This is a little more realistic to what I thought you were saying. I was under the impression that you said nvidia sell 30-40M alone:
That puts them closer to 24M for all their GPU sales. though I'm not sure where you're getting "gaming" from in that stat. It would be all AIB GPU regardless of their intended purpose, whether that's mining, Autodesk, editing, AI or whatever. The consumer would likely be for gaming but there would be businesses making massive AIB GPU purchases too without ever touching gaming. That's for both Geforce and cards like the Tesla A2.
Yes, it appears Quadro has gone the way of the Tesla range. Tensor appears to have been discontinued as well, for professional virtualization Nvidia now has the NVIDIA RTX Ada Generation. So GeForce for gaming GPU, RTX Ada for the Professional Virtualization segment, and Nvidia A and T series for datacenters. Jon Peddie tracks desktop AIB GPUs and utilize the PCI-E interface, so GeForce and RTX Ada would fall under this bracket, but A and T series GPUs would not, because they are specifically not for desktop, but more crucially none of them have actual video out and cannot be used as regular GPUs, they are for compute workloads only.
So for Nvidia for the last 4 quarters, they shipped 32.2 million GPUs (88% market share), with 29.5 million of those being GeForce, with RTX Ada making up the rest (actually GeForce would certainly be higher as RTX Ada cards cost significantly more, so that 9% revenue slice for Professional certainly be less cards, but lets go with the smaller number for simplicity sake).

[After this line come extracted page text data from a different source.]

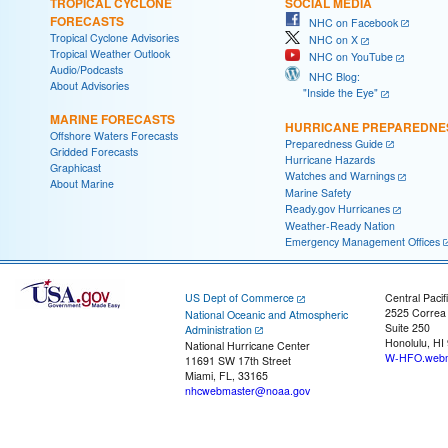
TROPICAL CYCLONE
SOCIAL MEDIA
FORECASTS
NHC on Facebook
Tropical Cyclone Advisories
NHC on X
Tropical Weather Outlook
NHC on YouTube
Audio/Podcasts
NHC Blog:
About Advisories
"Inside the Eye"
MARINE FORECASTS
HURRICANE PREPAREDNE
Offshore Waters Forecasts
Preparedness Guide
Gridded Forecasts
Hurricane Hazards
Graphicast
Watches and Warnings
About Marine
Marine Safety
Ready.gov Hurricanes
Weather-Ready Nation
Emergency Management Offices
US Dept of Commerce
Central Pacif
2525 Correa
National Oceanic and Atmospheric
Suite 250
Administration
Honolulu, HI
National Hurricane Center
W-HFO.webm
11691 SW 17th Street
Miami, FL, 33165
nhcwebmaster@noaa.gov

AMD shipped as well so the total desktop gaming (Radeon/GeForce) brand shipped for the 4 quarters was 33.5 million in total.
As for what these GPUs are used for, Mining on RTX 4000 is hardly worth it, AI needs bandwidth and VRAM (so really only the 4090 is good for that), Businesses overwhelming go for the professional range (RTX Ada), and again the Ada series is just better for modeling. I'm sure not every single GPU goes to gaming, but considering how these cards are actually marketed and that Nvidia has the different market segment offerings its pretty clear that gaming is probably by far the majority of use cases.
Looking over the past 10 years, so end 2014 to now, almost 500 million GeForce/Radeon (so not Quadro, Tesla, Tensor, Radeon Pro, etc) GPUs were shipped. Mining had two crazes that took millions away (but tons of those get resold as gaming GPUs, after each mining dip Nvidia and AMD both had major sales slumps from the second hand market), some users use these for non gaming reasons, and a ton have probably broken over the years. That being said, it is still a colossal number of gaming GPUs. Integrated GPUs are in the billions, but I think we can all agree that almost none of that is really used for gaming.